Yarning and sharing

Yarning Circle at Koshigaya Park, Campbelltown

Historically, Campbelltown was a gathering place for mobs from around the region to come together, and this is still the case today.

Campbelltown, in its contemporary form, is a place where Aboriginal people from Country all over Australia have joined together as one community.

Despite coming from different mobs, having different stories, and different connections to Country, the Aboriginal community of Campbelltown is one guided by a deep respect for history and traditional ownership of the land. The ability to connect with one another is essential to establishing a sense of community. The connection that community have with each other is strong and at the heart of cultural expression.
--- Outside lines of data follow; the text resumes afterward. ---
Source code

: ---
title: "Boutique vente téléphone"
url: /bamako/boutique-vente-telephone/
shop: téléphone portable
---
The ways that people connect to each other are through yarning and sharing – sharing their own stories and the stories of their mob. To connect to one another through yarning is to also share and pass on knowledge.

The Yarning Circle at Koshigaya Park

A meeting place for the local Aboriginal and Torres Strait Islander communities as well as the wider Campbelltown community.
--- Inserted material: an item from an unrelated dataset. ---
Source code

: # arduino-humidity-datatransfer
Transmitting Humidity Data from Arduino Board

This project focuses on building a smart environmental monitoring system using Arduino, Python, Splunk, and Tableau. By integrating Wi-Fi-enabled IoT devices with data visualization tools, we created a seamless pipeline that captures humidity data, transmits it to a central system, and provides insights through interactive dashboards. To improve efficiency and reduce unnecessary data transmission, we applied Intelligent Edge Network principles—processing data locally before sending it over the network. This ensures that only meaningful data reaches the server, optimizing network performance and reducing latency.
The Yarning Circle at Koshigaya Park in Campbelltown offers the opportunity to come together in a special place to have a chat, have a yarn, to meet with your family and friends, meet with your colleagues or as a place to share to learn.
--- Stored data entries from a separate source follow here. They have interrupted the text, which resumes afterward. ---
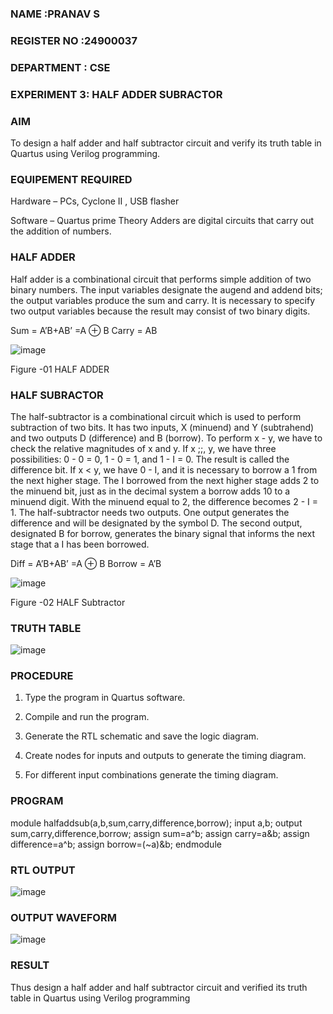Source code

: ### NAME :PRANAV S
### REGISTER NO :24900037
### DEPARTMENT : CSE
### EXPERIMENT 3: HALF ADDER SUBRACTOR



### AIM

To design a half adder and half subtractor circuit and verify its truth table in Quartus using Verilog programming.

### EQUIPEMENT REQUIRED

Hardware – PCs, Cyclone II , USB flasher 

Software – Quartus prime Theory Adders are digital circuits that carry out the addition of numbers.

### HALF ADDER

Half adder is a combinational circuit that performs simple addition of two binary numbers. The input variables designate the augend and addend bits; the output variables produce the sum and carry. It is necessary to specify two output variables because the result may consist of two binary digits.

Sum = A’B+AB’ =A ⊕ B Carry = AB

![image](https://github.com/naavaneetha/HALF_ADDER_SUBTRACTOR/assets/154305477/bd4a0b2c-cdbc-4184-ab08-81578f121e1f)

Figure -01 HALF ADDER

### HALF SUBRACTOR

The half-subtractor is a combinational circuit which is used to perform subtraction of two bits. It has two inputs, X (minuend) and Y (subtrahend) and two outputs D (difference) and B (borrow). To perform x - y, we have to check the relative magnitudes of x and y. If x ;;, y, we have three possibilities: 0 - 0 = 0, 1 - 0 = 1, and 1 - I = 0. The result is called the difference bit. If x < y, we have 0 - I, and it is necessary to borrow a 1 from the next higher stage. The I borrowed from the next higher stage adds 2 to the minuend bit, just as in the decimal system a borrow adds 10 to a minuend digit. With the minuend equal to 2, the difference becomes 2 - I = 1. The half-subtractor needs two outputs. One output generates the difference and will be designated by the symbol D. The second output, designated B for borrow, generates the binary signal that informs the next stage that a I has been borrowed. 

Diff = A’B+AB’ =A ⊕ B
Borrow = A’B

 ![image](https://github.com/naavaneetha/HALF_ADDER_SUBTRACTOR/assets/154305477/d76b099c-513f-4e7c-843a-e2fd028a531a)

Figure -02 HALF Subtractor

### TRUTH TABLE
![image](https://github.com/user-attachments/assets/8372ee84-369b-4ff3-bb72-6ef4f3645095)

### PROCEDURE

1.	Type the program in Quartus software.

2.	Compile and run the program.

3.	Generate the RTL schematic and save the logic diagram.

4.	Create nodes for inputs and outputs to generate the timing diagram.

5.	For different input combinations generate the timing diagram.

### PROGRAM

module halfaddsub(a,b,sum,carry,difference,borrow);
 input a,b;
 output sum,carry,difference,borrow;
 assign sum=a^b;
 assign carry=a&b;
 assign difference=a^b;
 assign borrow=(~a)&b;
 endmodule
 ### RTL OUTPUT
 ![image](https://github.com/user-attachments/assets/74fe2c1f-9b4e-45d3-afcd-5dd79fd71665)


### OUTPUT WAVEFORM
![image](https://github.com/user-attachments/assets/97e591c5-c6ce-45f9-9d57-066330f80db1)

### RESULT
Thus design a half adder and half subtractor circuit and verified its truth table in Quartus using
 Verilog programming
This sharing of knowledge with each other, knowing where people come from and how they relate to one another, is a big part of the identity of the community. This also means educating one another and in particular the younger generation, about the stories of the Dharawal people, Dharawal land and about how Campbelltown came to be as it is today.

The space was developed as part of the Campbelltown 2020 program and features a prominent series of artworks and carvings depicting the lyrebird which in an Aboriginal Dreaming story that tells the story of the lyrebird as being an animal that was able to communicate with all the other animals to resolve disputes.

Other features include a series of sandstone rocks, bush tucker tree plantings and messaging in Dharawal language.